Investigation of waste alkali-activated cementing material using municipal solid waste incineration fly ash and dravite as precursors: Mechanisms, performance, and on-site application

Jirong Lan; Yiqie Dong; Ming-Feng Kai; Haobo Hou; Jian-Guo Dai

doi:10.1016/j.jhazmat.2023.133416

Investigation of waste alkali-activated cementing material using municipal solid waste incineration fly ash and dravite as precursors: Mechanisms, performance, and on-site application

J Hazard Mater. 2024 Mar 5:465:133416. doi: 10.1016/j.jhazmat.2023.133416. Epub 2024 Jan 3.

Authors

Jirong Lan¹, Yiqie Dong², Ming-Feng Kai³, Haobo Hou², Jian-Guo Dai⁴

Affiliations

¹ Department of Civil and Environmental Engineering, The Hong Kong Polytechnic University, Hong Kong Special Administrative Region.
² School of Resource and Environmental Sciences, Wuhan University, Wuhan, China.
³ Department of Civil and Environmental Engineering, The Hong Kong Polytechnic University, Hong Kong Special Administrative Region.
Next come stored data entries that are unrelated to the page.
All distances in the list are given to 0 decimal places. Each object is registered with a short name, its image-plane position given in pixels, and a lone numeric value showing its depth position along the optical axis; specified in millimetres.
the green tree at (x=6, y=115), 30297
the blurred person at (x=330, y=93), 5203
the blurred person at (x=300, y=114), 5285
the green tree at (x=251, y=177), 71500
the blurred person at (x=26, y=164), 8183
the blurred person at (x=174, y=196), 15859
Electronic address: mikai@polyu.edu.hk.
⁴ Department of Civil and Environmental Engineering, The Hong Kong Polytechnic University, Hong Kong Special Administrative Region; Department of Architecture and Civil Engineering, City University of Hong Kong, Kowloon, Hong Kong Special Administrative Region. Electronic address: jiangdai@cityu.edu.hk.

PMID: 38183939
DOI: 10.1016/j.jhazmat.2023.133416

Abstract

The proper treatment of municipal solid waste incineration fly ash (MSWIFA) is a crucial concern due to its hazardous nature and potential environmental harm. To address this issue, this study innovatively utilized dravite and black liquor to solidify MSWIFA. The semi-dry pressing method was employed, resulting in the production of waste alkali-activated cementing material (WACM). This material demonstrated impressive compressive and flexural strength, reaching 45.89 MPa and 6.55 MPa respectively, and effectively solidified heavy metal ions (Pb, Cr, Cu, Cd, and Zn). The leaching concentrations of these ions decreased from 27.15, 10.36, 8.94, 7.00, and 104.4 mg/L to 0.13, 1.05, 0.29, 0.06, and 12.28 mg/L, respectively. The strength of WACM increased by 3 times compared to conventionally produced materials. Furthermore, WACM exhibited excellent long-term performance, with acceptable heavy metal leaching and minimal mechanical degradation. Experimental and theoretical analyses revealed the heavy metal solidification mechanisms, including chemical binding, ion substitution and physical encapsulation. Finally, the on-site application of WACM confirmed its feasibility in meeting both environmental and strength requirements.

Keywords: Heavy metal solidification; Long-term performance; MSWIFA; On-site application; Semi-dry pressing.